QUOTED TEXT -
*****

I love, love, LOVE a good hug from a friend or family member – but I’m also very socially awkward. So, if there’s any sense that hugging is not the “right” move then I avoid it (because I don’t want to be the one who TRIES to hug an unreceptive person) and that sometimes is the wrong call and then it looks like I am the one who dislikes the hug and so sometimes I give off the “No Hugging!” vibe which sucks because I love a good hug!
What I don’t love so much is the “hugging line” that tends to happen at the beginning or end of a gathering. Some people walk into a gathering of friends or family and just run down the figurative line, hugging everyone and that just feels WEIRD. Some people do that when they leave too. I prefer to walk into a gathering and greet people organically, as I move around and talk to people. And if that person is someone I would like to hug and it seems like they would like to hug? I hug them! But often I don’t. And I usually only hug someone upon leaving that hosts the gathering, as a way to sincerely thank them for inviting me.
But the problem is, I’m often in situations where the “hugging line” is norm and it’s often family and so my kids are there too and I’ve never really felt great about insisting they do the hugging. As a matter of fact, I never really have. I was never really able to pinpoint or describe how or why I didn’t want to “force” them into the hugging lines, I just didn’t do it. I didn’t make a big deal about it either way – but I always noticed my kids were often the odd man out – the only ones NOT doing it. I think part of the reason why I just let my kids do their own thing (Other than me telling them, “Go tell everyone bye!” or something) is because my Dad never forced us down any sort of Hug Line as we were arriving or leaving gatherings. So, just by association, it never really felt right to do that with my kids.
On the other hand, every family is different and Donnie’s family is VERY affectionate. His extended family gatherings are HUGE and EVERYONE is super affectionate and it’s great and warm and welcoming, but that’s not really something you can teach an adult. You can’t bring an adult into your family of huggers and kissers and just expect them to be comfortable with it. And while I don’t think I’ve offended anyone with my hesitation, I do often worry that I might accidentally upset people I love.
Very…VERY recently I’ve started learning about the concept of “body autonomy” and especially how it relates to teaching lessons about consent. It hit me that this was the idea I think I was trying to hold onto with my kids and even myself, I just didn’t have the language to describe it. It’s how my Dad raised me, even though I don’t think it was deliberate. Here is a good article that talks about body autonomy and parenting. And part of me reads it and screams, “YES! THIS! EVERY BIT OF THIS!” But the other part of me also feels the love in the rooms full of affection and worries about those people and their feelings.
But it’s definitely something I’m trying to think about more and more often. If I were to “force” my kids to go through a “hug line” even if they’re uncomfortable, then what happens if someone they are supposed to trust (coach, teacher, etc) wants to hug them and they get a weird vibe or are uncomfortable with it? How long will they push away that sense that “this is not right” because I’ve taught them to push it away every time I force them through a hug line? Instead, isn’t it better to just, “Hey – if you want to hug so-in-so good bye, go for it. But if not? No big deal.” Then they learn to be more in tune to actually making decisions on their own about affection. And if they make those decisions early on, then they trust them later.

*****

Please say whether each statement agrees with the post on hugging, answering yes or no and quoting the post's deciding words.
1. The writer's father made his children hug people when they arrived at or left gatherings.
2. Donnie's family is very affectionate.
3. On leaving a gathering, the writer usually hugs only the host.
The material that comes next has no connection to the post on hugging.

LISTED RECORDS -
*****

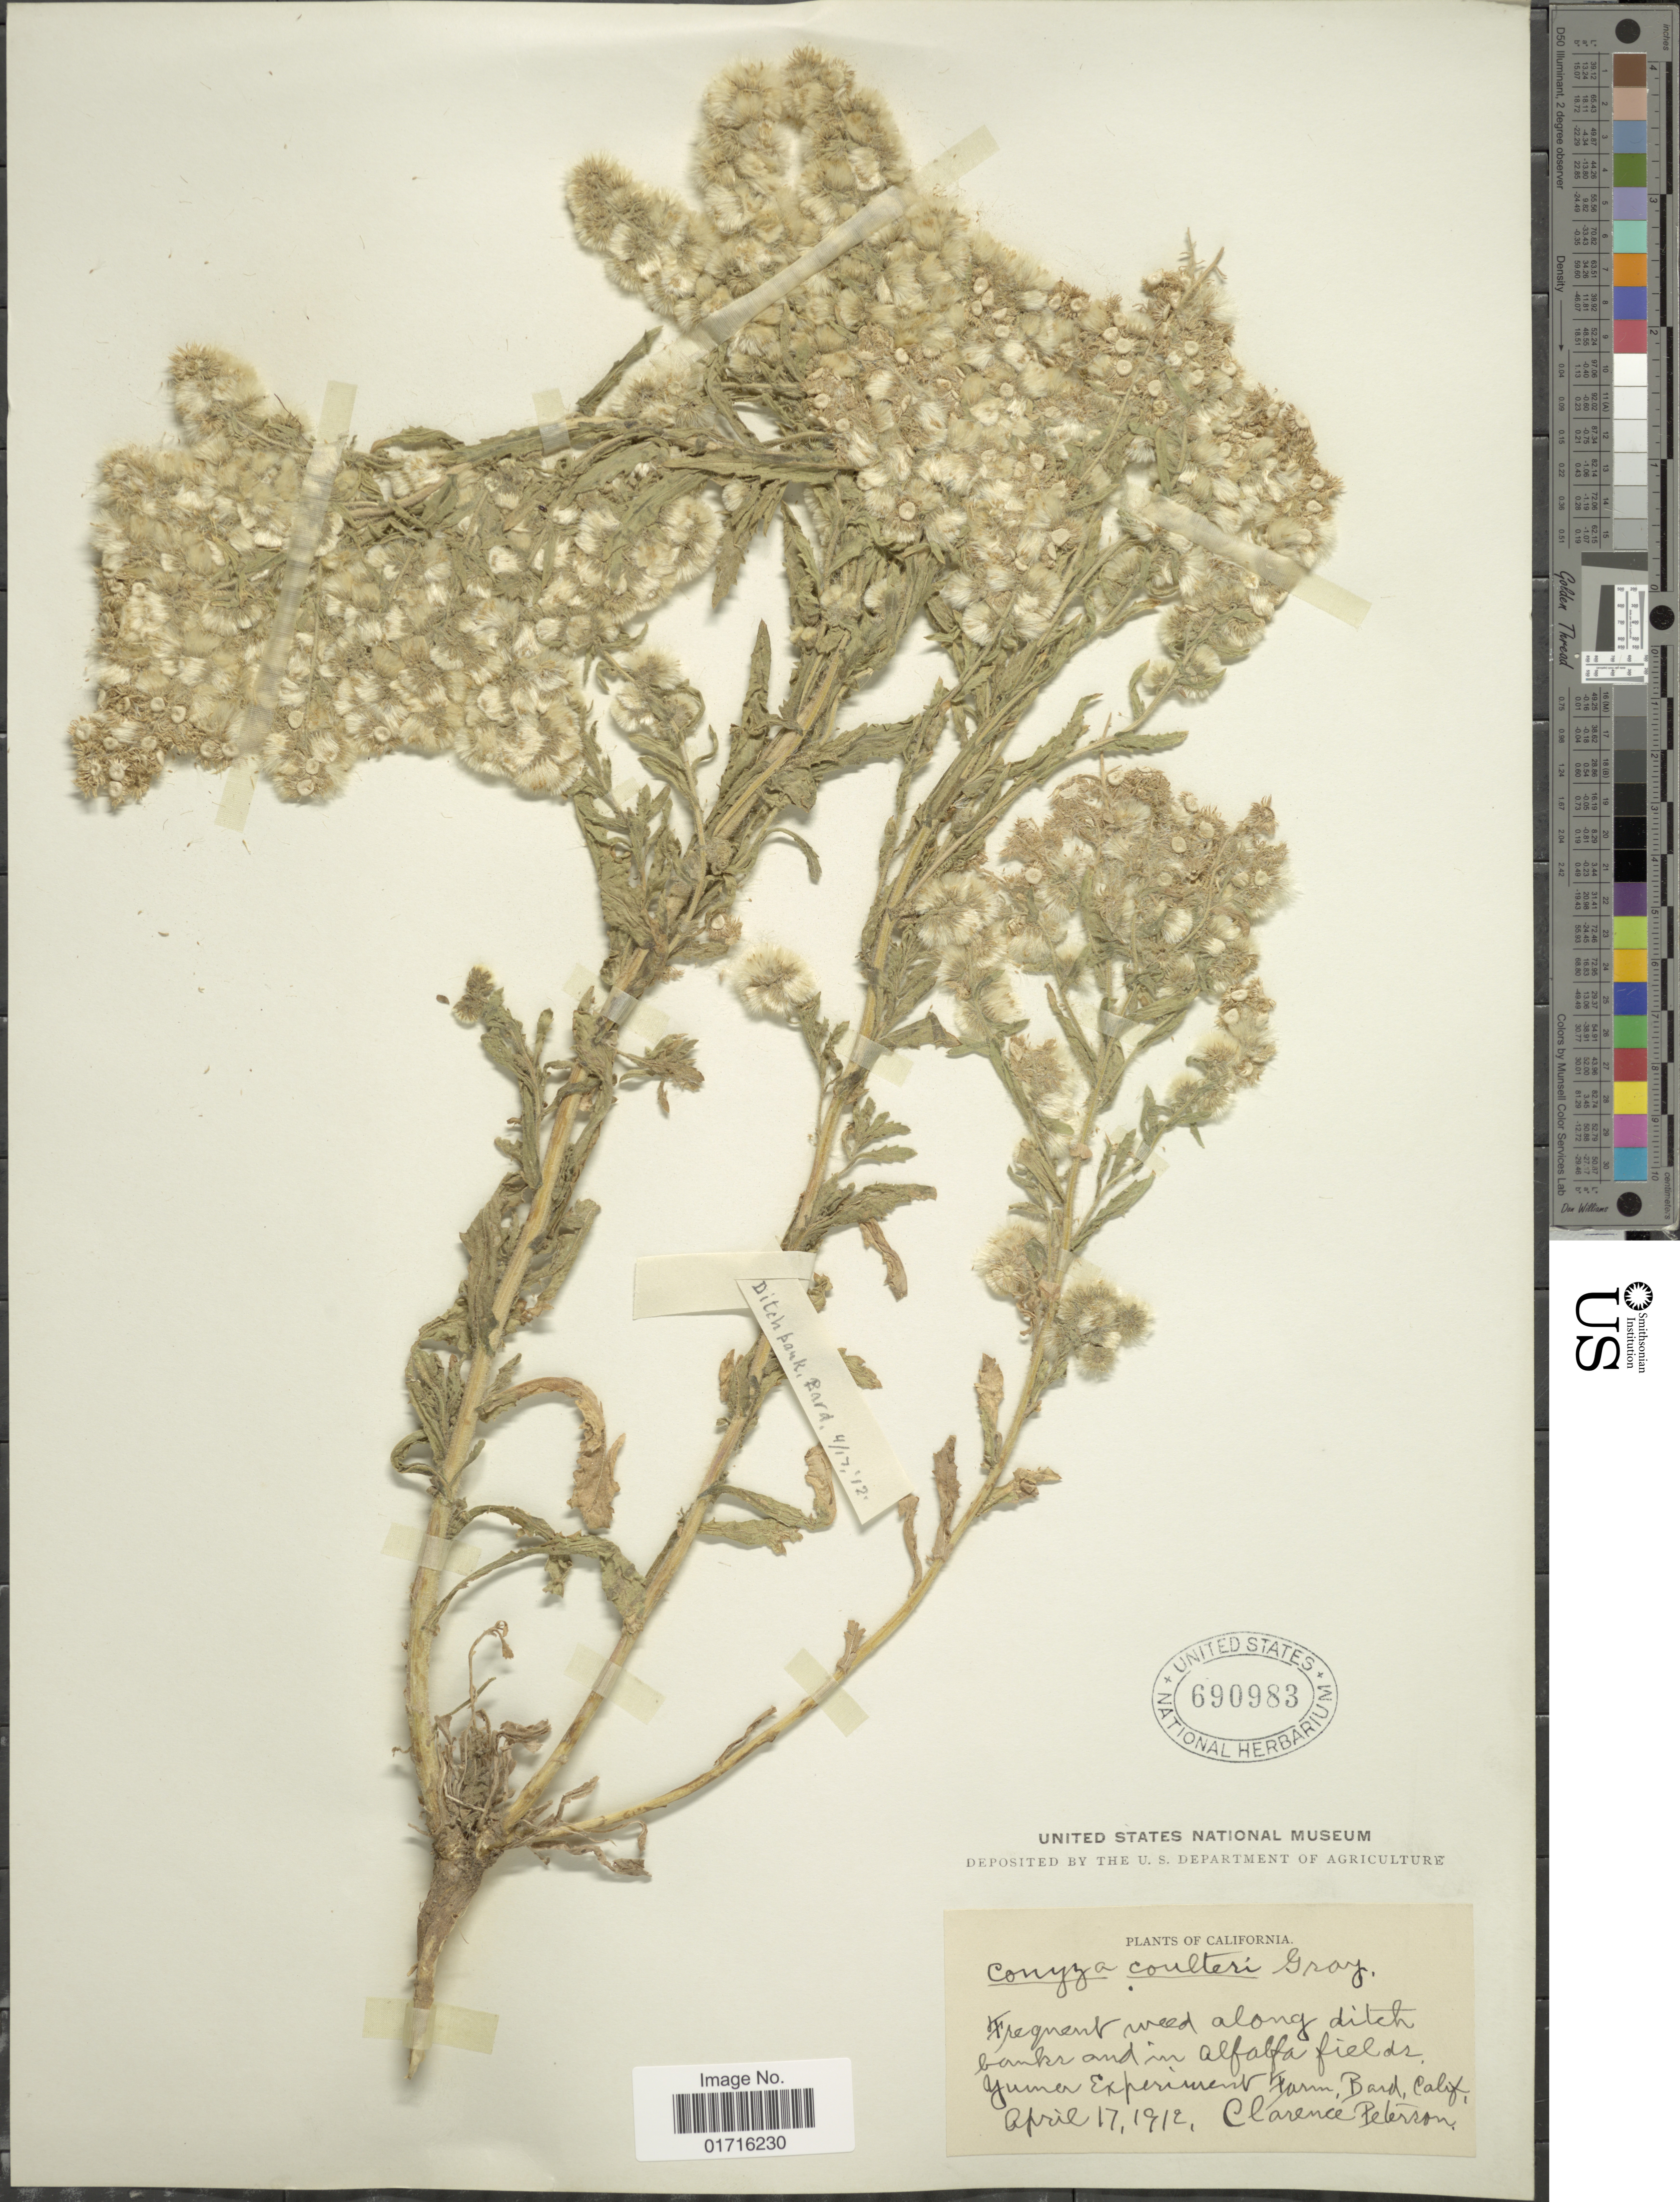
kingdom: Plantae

*****

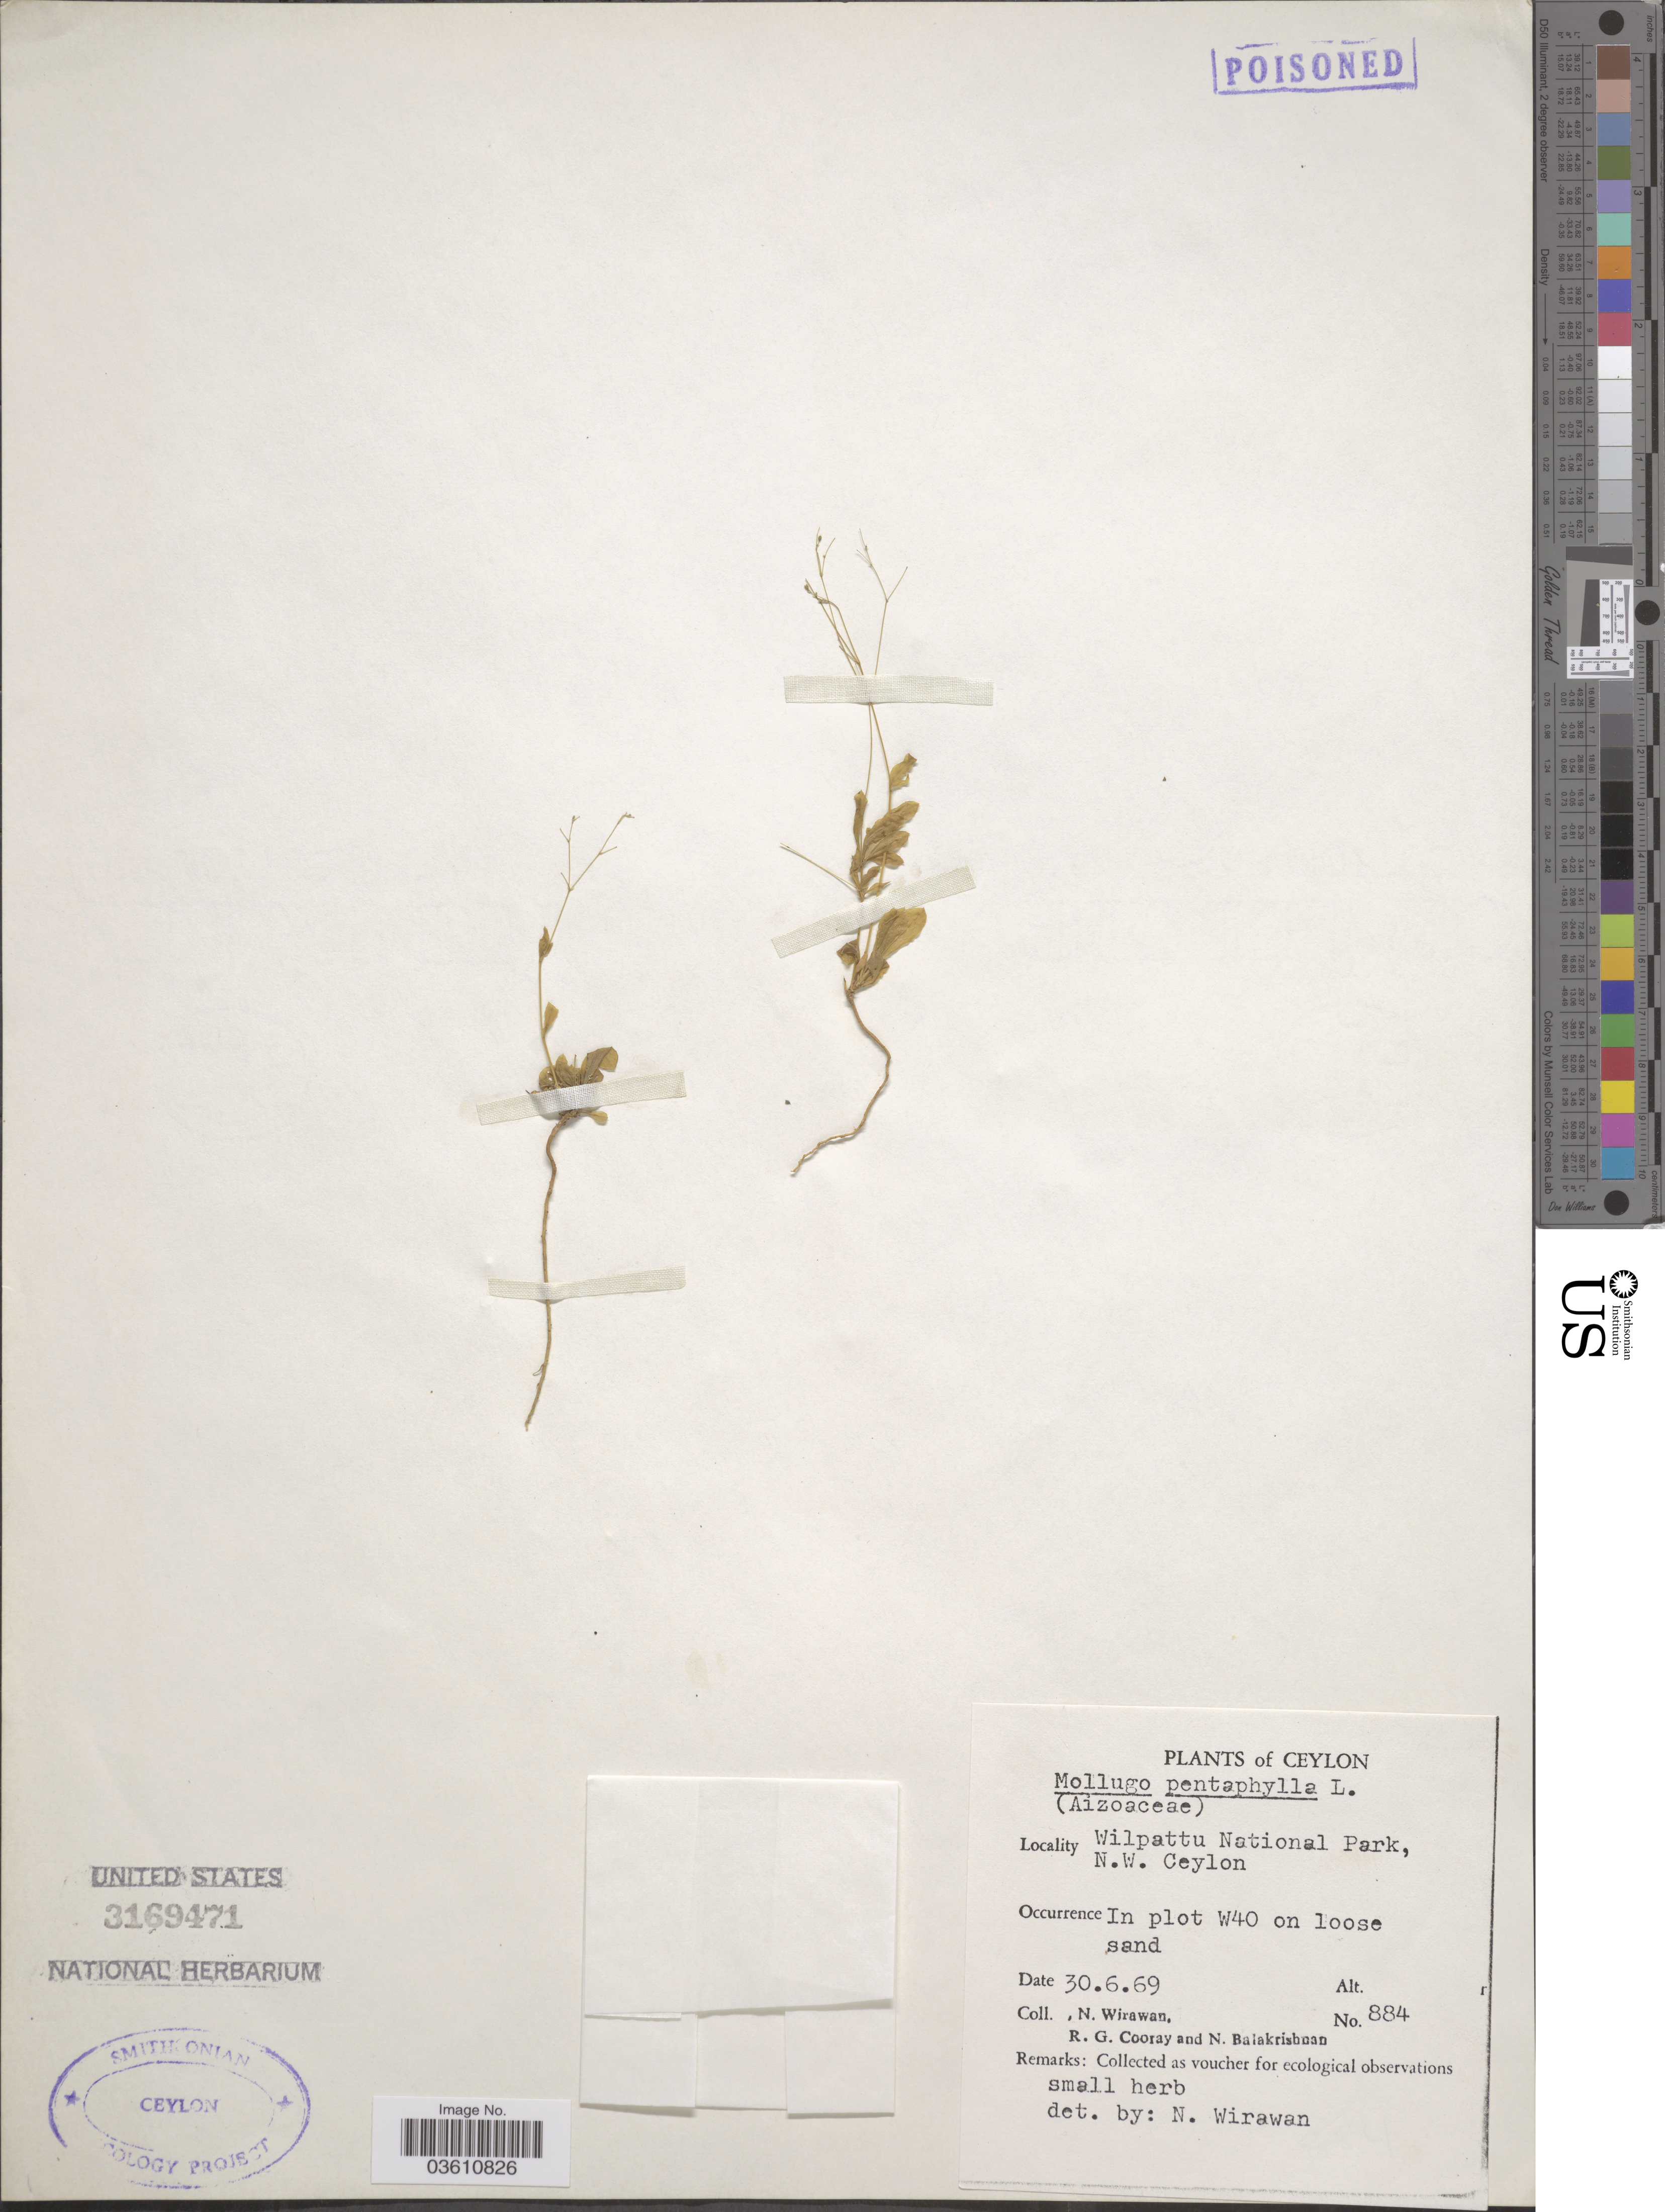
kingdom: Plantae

*****

TASK RESULT -
1. No: "my Dad never forced us down any sort of Hug Line as we were arriving or leaving gatherings"
2. Yes: "Donnie’s family is VERY affectionate"
3. Yes: "I usually only hug someone upon leaving that hosts the gathering"